Limitations & Future Work

  • Unit Mass Assumption: All mass nodes use \(m_i=1\), failing to distinguish between light soft objects (scarves) and heavy ones (wet towels). Incorporating material priors or multimodal tactile data could unlock finer dynamics.
  • Dependency on RGB-D + Multi-View CoTracker3 Pseudo-GT: Adapting to monocular RGB requires addressing the precision limits of upstream depth/tracking estimation.
  • Limited to Spring-Mass Models: Only supports "continuous medium + discrete spring" models, with limited capability for higher-order phenomena like self-contact or topological changes (e.g., tearing) in cloth folding.
  • No Real-Time Discussion: Differentiable simulation and inverse physics optimization over long videos pose engineering bottlenecks.
  • vs PhysTwin (jiang2025phystwin): Both use Spring-Mass for object simulation, but PhysTwin relies on ≈30 sparse depth-sampled points as control, while PhysHanDI uses 778 MANO vertices. PhysHanDI also provides complete hand reconstruction and hand refinement.

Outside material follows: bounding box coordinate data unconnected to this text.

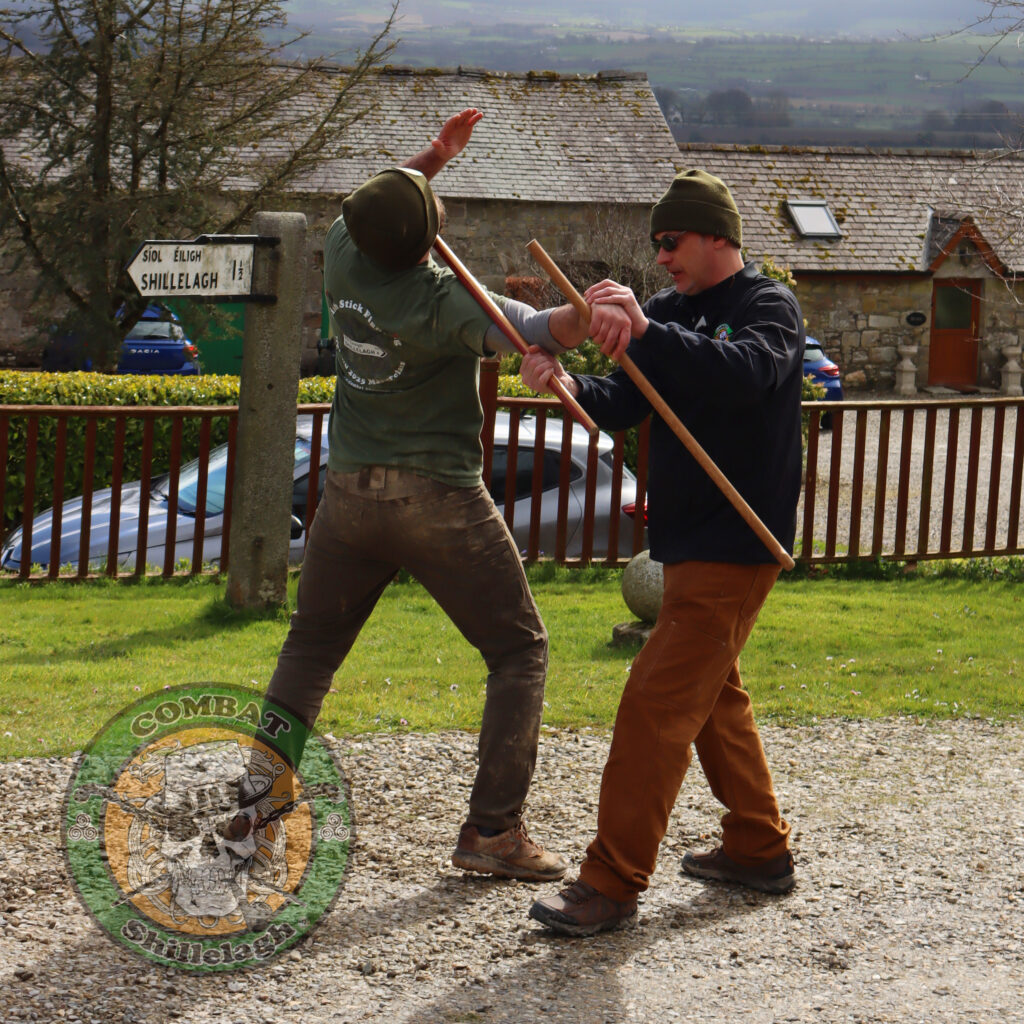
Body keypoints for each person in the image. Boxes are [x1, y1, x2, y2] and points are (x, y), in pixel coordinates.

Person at [263, 109, 593, 883]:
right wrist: (588, 314)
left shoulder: (344, 251)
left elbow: (384, 199)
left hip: (345, 492)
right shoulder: (446, 303)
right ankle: (492, 833)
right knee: (518, 651)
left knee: (309, 651)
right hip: (437, 498)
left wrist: (436, 156)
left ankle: (253, 814)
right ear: (424, 240)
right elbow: (542, 328)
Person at [522, 169, 805, 935]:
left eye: (672, 240)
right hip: (686, 539)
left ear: (718, 234)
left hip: (739, 539)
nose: (663, 255)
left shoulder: (766, 306)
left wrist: (647, 333)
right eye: (656, 244)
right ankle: (757, 846)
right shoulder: (669, 311)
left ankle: (610, 882)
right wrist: (560, 382)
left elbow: (744, 375)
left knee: (654, 704)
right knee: (713, 700)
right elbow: (623, 399)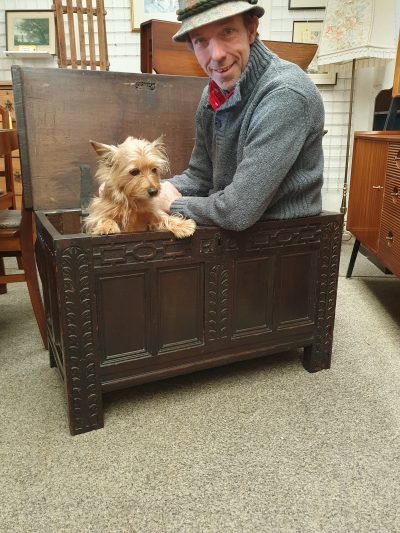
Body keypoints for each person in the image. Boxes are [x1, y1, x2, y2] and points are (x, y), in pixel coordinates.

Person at [158, 0, 325, 231]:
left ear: (251, 29)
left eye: (227, 32)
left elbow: (237, 211)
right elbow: (200, 178)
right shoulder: (212, 95)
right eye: (201, 41)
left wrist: (174, 204)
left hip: (283, 243)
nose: (216, 55)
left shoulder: (286, 94)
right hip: (233, 236)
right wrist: (137, 189)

  • vs HMDO / qi2025human: HMDO assumes objects undergo only local deformations under finger contact, while PhysHanDI handles large-scale global deformations.

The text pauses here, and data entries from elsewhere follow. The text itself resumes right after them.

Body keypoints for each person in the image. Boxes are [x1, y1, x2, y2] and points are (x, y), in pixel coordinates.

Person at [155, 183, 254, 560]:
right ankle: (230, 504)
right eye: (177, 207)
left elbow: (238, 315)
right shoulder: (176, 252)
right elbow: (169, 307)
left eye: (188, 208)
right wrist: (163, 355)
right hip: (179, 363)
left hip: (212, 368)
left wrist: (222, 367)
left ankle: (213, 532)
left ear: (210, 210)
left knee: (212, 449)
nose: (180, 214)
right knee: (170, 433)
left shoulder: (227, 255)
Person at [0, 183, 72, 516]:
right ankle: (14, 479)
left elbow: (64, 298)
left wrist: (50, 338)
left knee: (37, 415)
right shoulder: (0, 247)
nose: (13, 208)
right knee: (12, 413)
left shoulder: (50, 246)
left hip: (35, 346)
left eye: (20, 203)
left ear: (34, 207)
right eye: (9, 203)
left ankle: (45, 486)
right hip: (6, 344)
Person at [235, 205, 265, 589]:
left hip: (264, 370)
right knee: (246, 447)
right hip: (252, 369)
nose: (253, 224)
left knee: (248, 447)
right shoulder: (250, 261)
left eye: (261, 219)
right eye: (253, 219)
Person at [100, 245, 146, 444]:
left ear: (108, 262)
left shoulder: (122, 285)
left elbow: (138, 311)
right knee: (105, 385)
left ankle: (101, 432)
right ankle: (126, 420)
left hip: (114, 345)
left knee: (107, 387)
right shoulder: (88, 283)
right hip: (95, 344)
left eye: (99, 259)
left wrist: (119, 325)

  • vs Spring-Gaus (zhong2024reconstruction) / GS-Dynamics (zhang2024dynamics): These methods require dense views or long sequences to learn dynamics, while PhysHanDI remains stable under sparse three-view short sequences, thanks to explicit MANO + physics priors.
  • Insights: The hand↔object inverse physics approach can be extended to robot↔object (using robot joint motion to infer contact parameters and refine motion planning) and body↔scene (refining human poses after interacting with a scene, e.g., sitting on a sofa).

Rating

  • Novelty: ⭐⭐⭐⭐⭐ First closed-loop inverse physics refinement for hand-object reconstruction.

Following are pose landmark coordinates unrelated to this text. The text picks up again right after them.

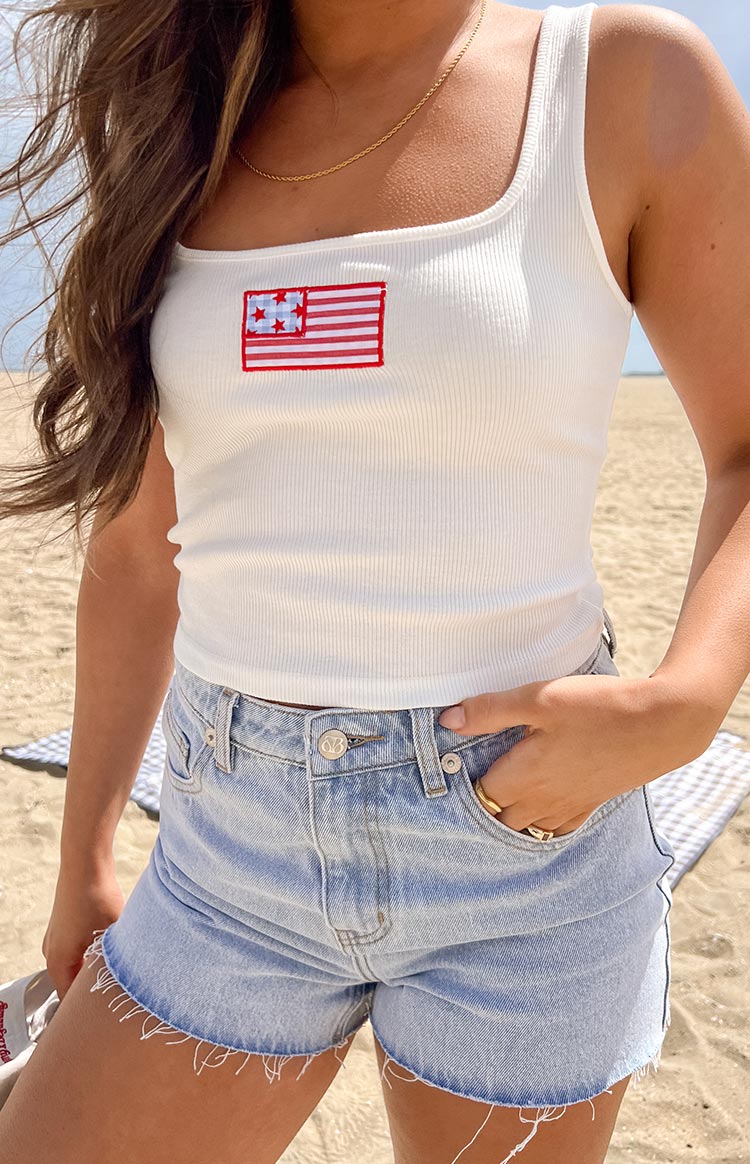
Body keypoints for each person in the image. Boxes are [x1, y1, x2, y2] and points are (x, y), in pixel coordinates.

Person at [0, 1, 748, 1161]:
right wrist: (84, 852)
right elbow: (141, 547)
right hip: (224, 846)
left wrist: (685, 705)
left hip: (525, 839)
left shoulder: (621, 82)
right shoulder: (183, 124)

  • Experimental Thoroughness: ⭐⭐⭐⭐ Covers three-view, single-view, four perturbations, and topology quantification; lacks long-term evaluation on real-world open objects.
  • Writing Quality: ⭐⭐⭐⭐ Clear storyline (hand→object→hand) with well-explained physics-learning interplay.
  • Value: ⭐⭐⭐⭐ Provides a new physics-learning baseline for soft object reconstruction in AR/VR and robotic teleoperation.